Why Joey bequeaths his merger belongings to Lydia? She finds books with cut out windows that can be linked with other books of the same size by the misplace stickers on them that providing cryptic clues. As Lydia untangles the mystery of Joey's suicide, she also unearths a long buried memory from her own violent childhood. Details from the one bloody night begin to circle back and force her to face it.
The second book is Origin by Dan Brown.
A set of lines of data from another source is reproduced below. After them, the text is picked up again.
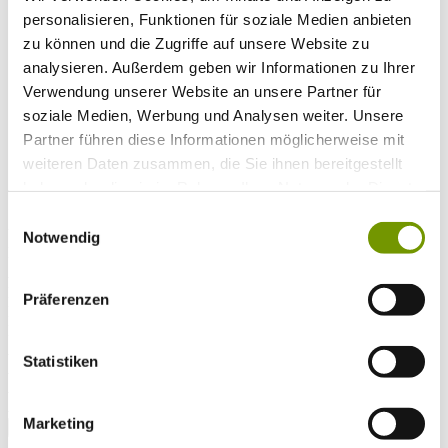
Musikalische Highlights
personalisieren, Funktionen für soziale Medien anbieten
Veranstaltungs-Highlights
BiOS Erleben Veranstaltungen
zu können und die Zugriffe auf unsere Website zu
Service
+
analysieren. Außerdem geben wir Informationen zu Ihrer
Wetter & Webcams
Verwendung unserer Website an unsere Partner für
Team
Öffnungszeiten
soziale Medien, Werbung und Analysen weiter. Unsere
Prospektbestellung
Partner führen diese Informationen möglicherweise mit
Presse
weiteren Daten zusammen, die Sie ihnen bereitgestellt
Social Media
haben oder die sie im Rahmen Ihrer Nutzung der Dienste
gesammelt haben.
Einwilligungsauswahl
UNTERKÜNFTE
Notwendig
Bitte wählen Sie einen Ort
Anreise*
Nächte
Präferenzen
Erwachsene
Kinder
Alter Kind 1
Statistiken
Alter Kind 2
Alter Kind 3
Alter Kind 4
Marketing
suchen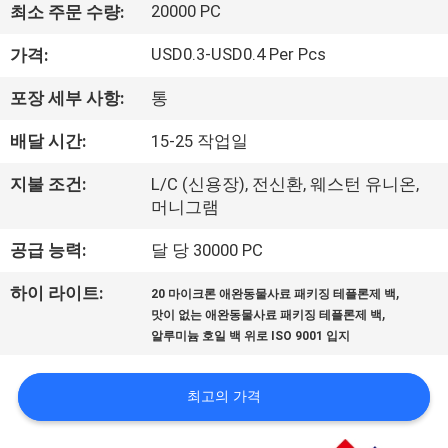
하
20000 PC
최소 주문 수량:
여
USD0.3-USD0.4 Per Pcs
가격:
포장 세부 사항:
통
공
배달 시간:
15-25 작업일
장
여
지불 조건:
L/C (신용장), 전신환, 웨스턴 유니온,
머니그램
행
공급 능력:
달 당 30000 PC
,
품
하이 라이트:
20 마이크론 애완동물사료 패키징 테플론제 백
,
맛이 없는 애완동물사료 패키징 테플론제 백
질
알루미늄 호일 백 위로 ISO 9001 입지
관
최고의 가격
리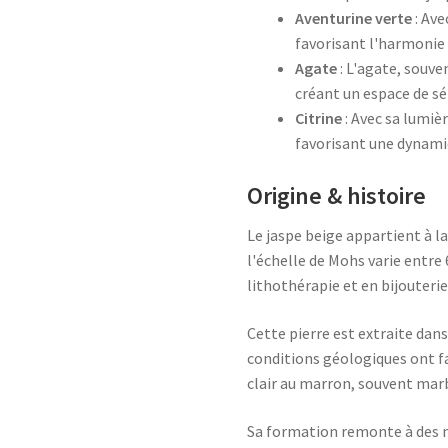
Aventurine verte
: Ave
favorisant l'harmonie 
Agate
: L'agate, souven
créant un espace de sé
Citrine
: Avec sa lumièr
favorisant une dynami
Origine & histoire
Le jaspe beige appartient à la
l'échelle de Mohs varie entre 
lithothérapie et en bijouterie
Cette pierre est extraite dan
conditions géologiques ont fa
clair au marron, souvent marb
Sa formation remonte à des m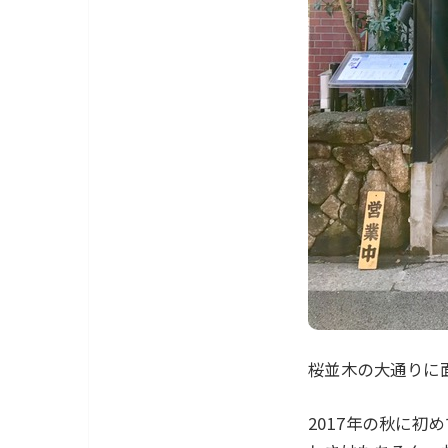
桜並木の大通りに
2017年の秋に初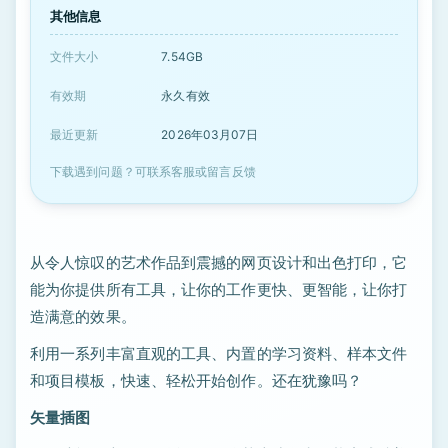
其他信息
文件大小
7.54GB
有效期
永久有效
最近更新
2026年03月07日
下载遇到问题？可联系客服或留言反馈
从令人惊叹的艺术作品到震撼的网页设计和出色打印，它
能为你提供所有工具，让你的工作更快、更智能，让你打
造满意的效果。
利用一系列丰富直观的工具、内置的学习资料、样本文件
和项目模板，快速、轻松开始创作。还在犹豫吗？
矢量插图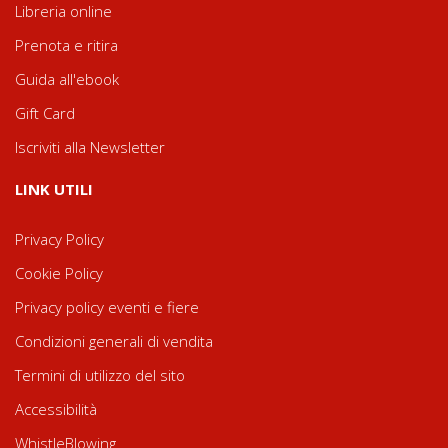
Libreria online
Prenota e ritira
Guida all'ebook
Gift Card
Iscriviti alla Newsletter
LINK UTILI
Privacy Policy
Cookie Policy
Privacy policy eventi e fiere
Condizioni generali di vendita
Termini di utilizzo del sito
Accessibilità
WhistleBlowing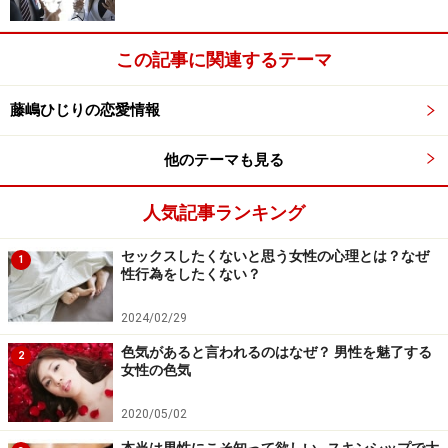
この記事に関連するテーマ
藤嶋ひじりの恋愛情報
他のテーマも見る
人気記事ランキング
セックスしたくないと思う女性の心理とは？なぜ
1
性行為をしたくない？
2024/02/29
色気があると言われるのはなぜ？ 男性を魅了する
2
女性の色気
2020/05/02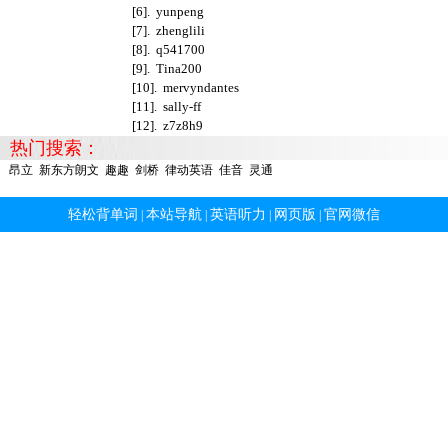
[6].
yunpeng
[7].
zhenglili
[8].
q541700
[9].
Tina200
[10].
mervyndantes
[11].
sally-ff
[12].
z7z8h9
热门搜索：
昂立
新东方朗文
趣趣
剑桥
律动英语
佳音
灵通
轻松背单词
本站导航
英语听力
网页版
官网微信
|
|
|
|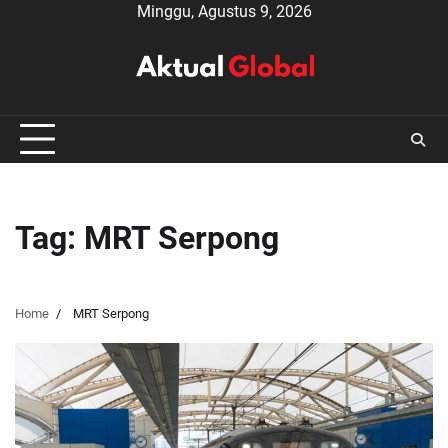
Skip
Minggu, Agustus 9, 2026
to
content
Tag:
MRT Serpong
Home
MRT Serpong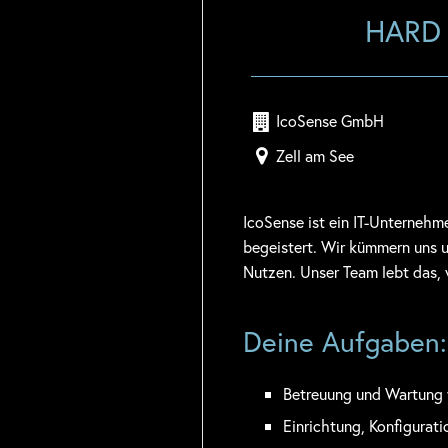
HARD
IcoSense GmbH
Zell am See
IcoSense ist ein IT-Unternehm
begeistert. Wir kümmern uns u
Nutzen. Unser Team lebt das, 
Deine Aufgaben:
Betreuung und Wartung v
Einrichtung, Konfigurat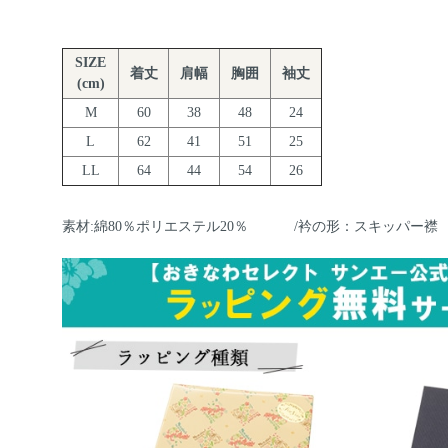
SIZE
着丈
肩幅
胸囲
袖丈
(cm)
M
60
38
48
24
L
62
41
51
25
LL
64
44
54
26
素材:綿80％ポリエステル20％ /衿の形：スキッパー襟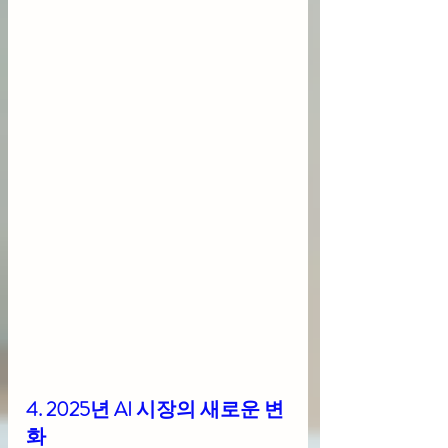
4. 2025년 AI 시장의 새로운 변
화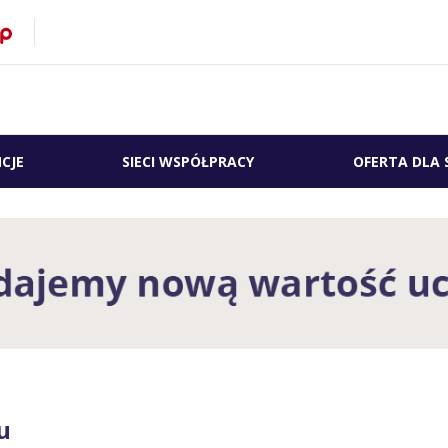
CJE
SIECI WSPÓŁPRACY
OFERTA DLA 
u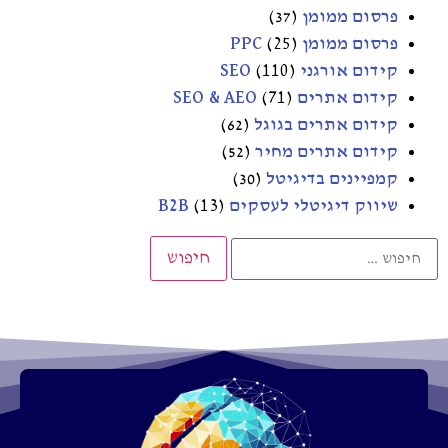
פרסום ממומן
(37)
פרסום ממומן PPC
(25)
קידום אורגני SEO
(110)
קידום אתרים SEO & AEO
(71)
קידום אתרים בגוגל
(62)
קידום אתרים מחיר
(52)
קמפיינים בדיגיטל
(30)
שיווק דיגיטלי לעסקים B2B
(13)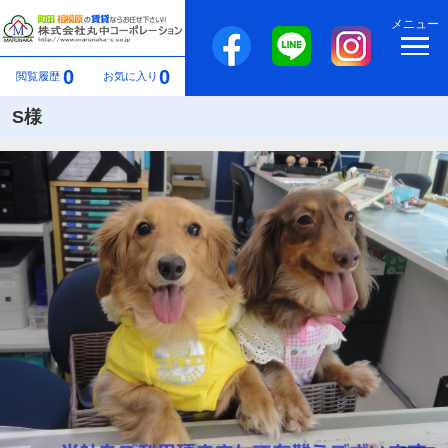
メニュー
0
0
閲覧履歴
お気に入り
S様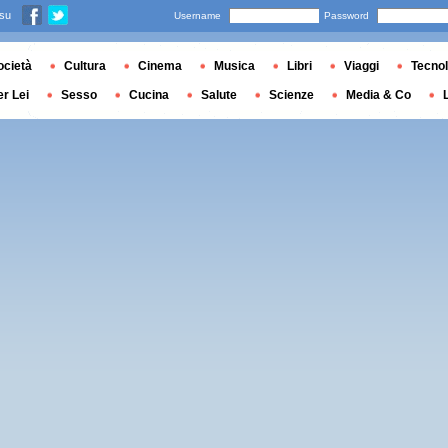
 su
Username
Password
ocietà
Cultura
Cinema
Musica
Libri
Viaggi
Tecnol
er Lei
Sesso
Cucina
Salute
Scienze
Media & Co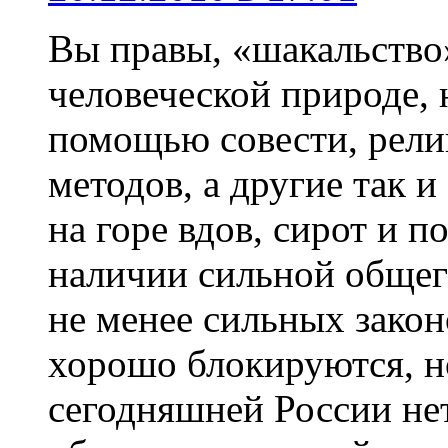
Вы правы, «шакальство
человеческой природе, 
помощью совести, рели
методов, а другие так 
на горе вдов, сирот и 
наличии сильной общег
не менее сильных закон
хорошо блокируются, но 
сегодняшней России нет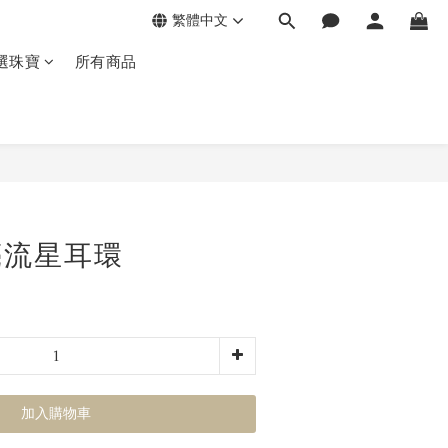
繁體中文
選珠寶
所有商品
月亮流星耳環
加入購物車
It may not be the best Robert Langdon book in my opinion but it's entertaining nevertheless.
With an unfamiliar world to him, the world of modern art and technology (E-Wave Quantum Computing), and on a quest to answer two of the most profound questions in human history.
Where do we come from?
Where are we going?
For thousands of years man has struggled with these questions and, in an attempt to fill the void where there is no definite answer, has created stories and gods to explain the inexplicable.
There is also a questioning of blind religious faith.
|French artist Paul Gauguin's famous painting titled|
Where Do We Come From? What Are We? Where Are We Going?
I have the same question as Langdon :
The laws of physics alone can create life.If the laws of physics are so powerful that they can create life ... who created the laws?!
I like this saying in the Epilogue :
"I don't believe that the same God who endowed us with sense, reason, and intellect intended us to forgo their use."